威廉.卡文迪许茫然地走进房间,亲了亲她的额头,贴着脸颊。
艾丽西亚觉得还好,虽然这比起预期,更像是场意外。两人靠在一起。
“我们之前已经做好准备了。”她安慰道。
算是吧,他确实都三十岁了。卡文迪许轻率了大半辈子,突然一下成了父亲,还有点不适应。
他们在多佛长住了两周,被医生确认了无碍,确实是怀孕后,这才写信通知了亲友。想了想往北回了四十英里外的伦敦。
艾丽西亚的不适比起在船上时好了许多,这才放心动身,住进了公园巷的宅邸。
卡文迪许说他们应该留在欧洲,秋冬后的英国日照短,阴雨绵绵的,他感觉不利于休养,但现在也不好做长途旅行。
他很焦虑,这是结婚四年都改变不了的。他整夜地看顾她。艾丽西亚晚上醒来时,看他支着手,半撑在床上就这么看着。
她翻了个身。他过来抱住她。
“你昨晚把我吓了一跳。”第二天时艾丽西亚说。四年的相处让他们彼此很熟悉,她对他无端地多出点嫌弃来。
“我们有护士,医生,还有一堆女仆。”艾丽西亚起身。这些专业人士完全能满足她的需要。
“但你只有一个。”他高兴,又冷静,抬着眼眸注视着她。
她给了他一个早安吻。
他依恋她,他有时候发愁,有时候心脏又砰砰地跳着,为这样的结果感到不可思议。
医生说胎儿很稳健,算了算日期不到三个月。再过段时间就会有胎动和胎心。总之,过了前三个月避开流产的可能,这个孩子大概率不会出什么问题了。
艾丽西亚比起四年前长高了两英寸,这归益于四处的旅行。她成了和她母亲一样的高挑美人,风姿绰约,体态颀长,总之看上去很健康,多了股成熟的韵味。

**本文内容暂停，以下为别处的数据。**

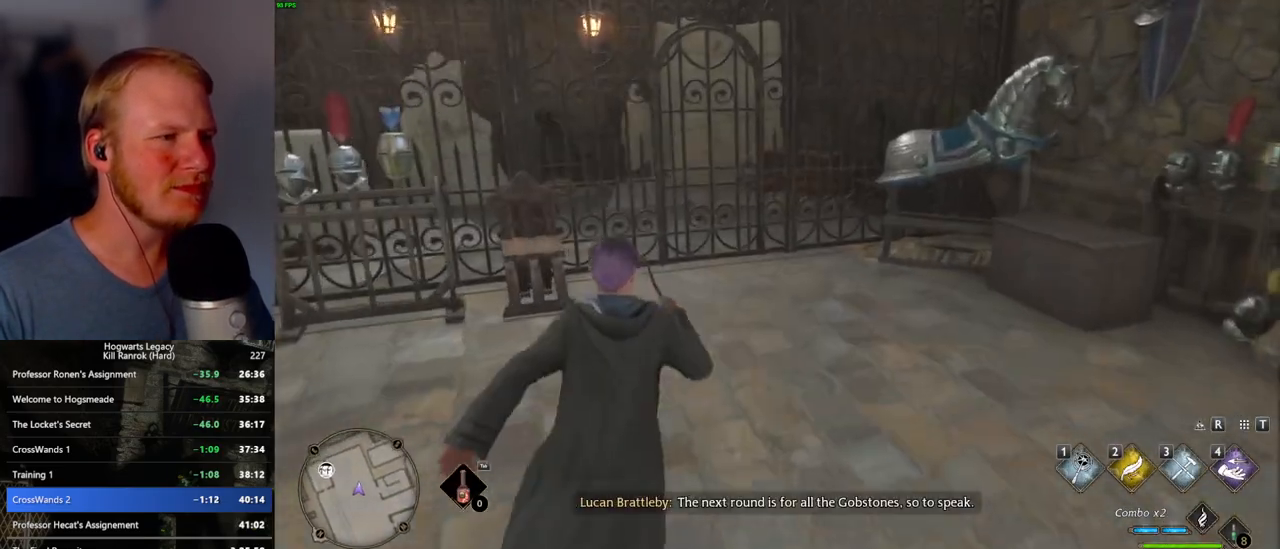
{"keys": ["space", "w"], "mouse": [], "events": [[450, "space", "down"]]}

她五官出挑又冷淡,更艳丽了些,又不失端庄,一颦一笑间都很让人迷醉。
他会看着她发呆。过去的一年内,他们很喜欢彼此,生活上很和谐。他不像年轻时候那样莽撞,但精力不减,他看上去还是很英俊,黑发蓝眼,面庞精致,他不像自己以为的那样老。
在外人看来,他们很登对,是年纪正好的一对夫妻。
艾丽西亚回头瞧他,她半靠在软榻上,她伸出手,他微笑着过去。
亲友的问候一封接着一封,祝福,担忧,慰问,叮嘱。不像几年前战时人们都在国内,现在大家基本都四散在欧洲各地,很难再见一面。

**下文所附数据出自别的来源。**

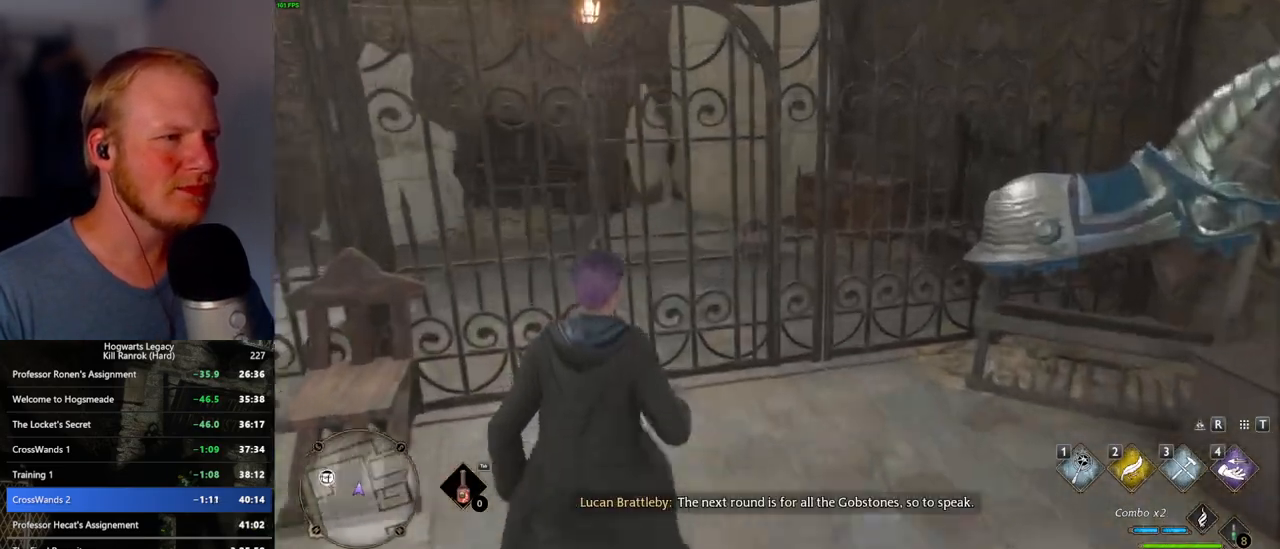
{"keys": ["w"], "mouse": [], "events": [[250, "space", "up"]]}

秋冬去巴斯的诱惑,比不上直接在南法意大利过上一整年。
德文郡公爵夫妇中断了维也纳的旅行,坐船抵达了英国斯塔福德侯爵想跟着一起,只可惜犯了痛风,得等过了冬天。他递上了关心和问候。
卡文迪许的父母,则一路旅行到了土耳其,等收到信已经是两月后了。
不过怀孕的这么长时间里,有机会的总要来看望一下。信更是写的很频繁,尤其是哈丽特姑姑。
乔治亚娜姑姑则在巴黎那边,忙着照顾一堆子女,她也怀了孕,信里说四月份会回国一趟,正好可以陪伴到她临产。
艾丽西亚保持着散步的习惯,她食量还正常。只有刚开始的不适,后面她勉强能应对。她说这个孩子很乖。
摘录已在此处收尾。